Introduction: Sectarianism and International Relations

Simon Mabon, Lancaster University and Marc Lynch, POMEPS

Sectarianism has surged in the politics of the Middle East over the last two decades. The Iraqi civil war unleashed horrific images of sectarian massacres, exacerbating underlying cleavages and driving the formation of armed sectarian militias. Syria’s civil war intensified and accelerated those dynamics. Meanwhile, sectarian repression defaced political systems such as Bahrain’s in the aftermath of the 2011 Arab uprisings.

Political scientists, as Morten Valbjorn explains in this collection, have divided over how to best explain this upsurge of sectarianism – and over the possibility of undoing those politicized hostilities. Some scholars have emphasized bottom-up drivers of sectarianism, as individuals and groups responded to the threats and opportunities created by state failure or identity-based state repression. Others scholars highlighted the role of sectarian entrepreneurs who used public rhetoric and political communication in novel ways to demonize opponents and fan hatreds.

This collection highlights a third line of inquiry: geopolitical competition. It focuses on how the competition between Iran and Saudi Arabia, in particular, has played out across the Middle East with devastating repercussions in Iraq, Syria, Bahrain, Lebanon and Yemen. It does not seek to minimize the importance of the other drivers. It simply seeks to explore how and where that geopolitical rivalry has inflamed or exploited sectarianism– and, equally importantly, how and where it has not.

_ _ _

Tasks and exercises:
A - Using the introduction, answer these questions:
(i) Which country's political system does it say was defaced by sectarian repression after the 2011 Arab uprisings?
(ii) Who does it say explains, in this collection, how political scientists have divided over explaining the upsurge of sectarianism?
(iii) What third line of inquiry does the collection highlight?
B - List every country the introduction names as suffering devastating repercussions from the competition between Iran and Saudi Arabia.
C - Retype the stretch of the introduction from "This collection highlights" through "it has not." with no changes.

_ _ _

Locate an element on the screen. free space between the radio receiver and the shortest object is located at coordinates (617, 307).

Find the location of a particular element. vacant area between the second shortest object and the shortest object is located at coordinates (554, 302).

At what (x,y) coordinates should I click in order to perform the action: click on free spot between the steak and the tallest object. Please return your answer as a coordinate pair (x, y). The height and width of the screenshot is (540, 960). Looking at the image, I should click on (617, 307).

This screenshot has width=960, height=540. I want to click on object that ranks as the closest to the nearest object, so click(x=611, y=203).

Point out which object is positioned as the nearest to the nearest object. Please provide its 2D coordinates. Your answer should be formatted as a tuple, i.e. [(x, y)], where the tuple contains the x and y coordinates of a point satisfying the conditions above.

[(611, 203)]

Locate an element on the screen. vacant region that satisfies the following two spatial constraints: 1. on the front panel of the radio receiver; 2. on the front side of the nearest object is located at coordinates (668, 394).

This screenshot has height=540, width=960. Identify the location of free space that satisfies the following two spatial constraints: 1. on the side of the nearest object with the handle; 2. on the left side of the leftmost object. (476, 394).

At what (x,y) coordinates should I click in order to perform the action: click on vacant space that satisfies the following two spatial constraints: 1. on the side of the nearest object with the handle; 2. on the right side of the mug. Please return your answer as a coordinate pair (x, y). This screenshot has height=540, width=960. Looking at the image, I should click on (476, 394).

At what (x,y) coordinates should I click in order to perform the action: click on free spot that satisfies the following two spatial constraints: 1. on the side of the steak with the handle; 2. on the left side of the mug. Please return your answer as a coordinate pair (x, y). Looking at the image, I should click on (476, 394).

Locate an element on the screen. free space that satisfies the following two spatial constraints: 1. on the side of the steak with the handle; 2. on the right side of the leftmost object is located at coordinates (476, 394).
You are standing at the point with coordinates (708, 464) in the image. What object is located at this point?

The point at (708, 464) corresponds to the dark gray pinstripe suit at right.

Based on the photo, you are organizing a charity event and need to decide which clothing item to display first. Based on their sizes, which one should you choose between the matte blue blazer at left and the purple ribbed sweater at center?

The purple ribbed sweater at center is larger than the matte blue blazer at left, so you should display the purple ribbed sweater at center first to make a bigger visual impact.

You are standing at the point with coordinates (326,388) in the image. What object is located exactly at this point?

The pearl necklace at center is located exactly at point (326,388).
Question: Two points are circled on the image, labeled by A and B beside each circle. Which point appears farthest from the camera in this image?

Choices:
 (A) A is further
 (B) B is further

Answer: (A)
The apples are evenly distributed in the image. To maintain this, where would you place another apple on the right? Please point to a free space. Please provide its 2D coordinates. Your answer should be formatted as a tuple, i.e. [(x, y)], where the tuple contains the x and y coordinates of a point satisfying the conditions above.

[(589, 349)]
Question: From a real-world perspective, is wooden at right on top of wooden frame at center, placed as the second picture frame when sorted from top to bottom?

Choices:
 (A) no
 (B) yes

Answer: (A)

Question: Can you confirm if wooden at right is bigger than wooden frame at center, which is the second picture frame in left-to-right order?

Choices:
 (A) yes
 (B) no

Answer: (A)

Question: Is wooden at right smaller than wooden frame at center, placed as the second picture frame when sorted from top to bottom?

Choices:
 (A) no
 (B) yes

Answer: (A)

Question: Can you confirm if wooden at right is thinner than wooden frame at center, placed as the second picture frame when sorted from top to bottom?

_ _ _

The replies:
A -
(i) Bahrain
(ii) Morten Valbjorn
(iii) Geopolitical competition

B - Iraq, Syria, Bahrain, Lebanon, Yemen

C -
This collection highlights a third line of inquiry: geopolitical competition. It focuses on how the competition between Iran and Saudi Arabia, in particular, has played out across the Middle East with devastating repercussions in Iraq, Syria, Bahrain, Lebanon and Yemen. It does not seek to minimize the importance of the other drivers. It simply seeks to explore how and where that geopolitical rivalry has inflamed or exploited sectarianism– and, equally importantly, how and where it has not.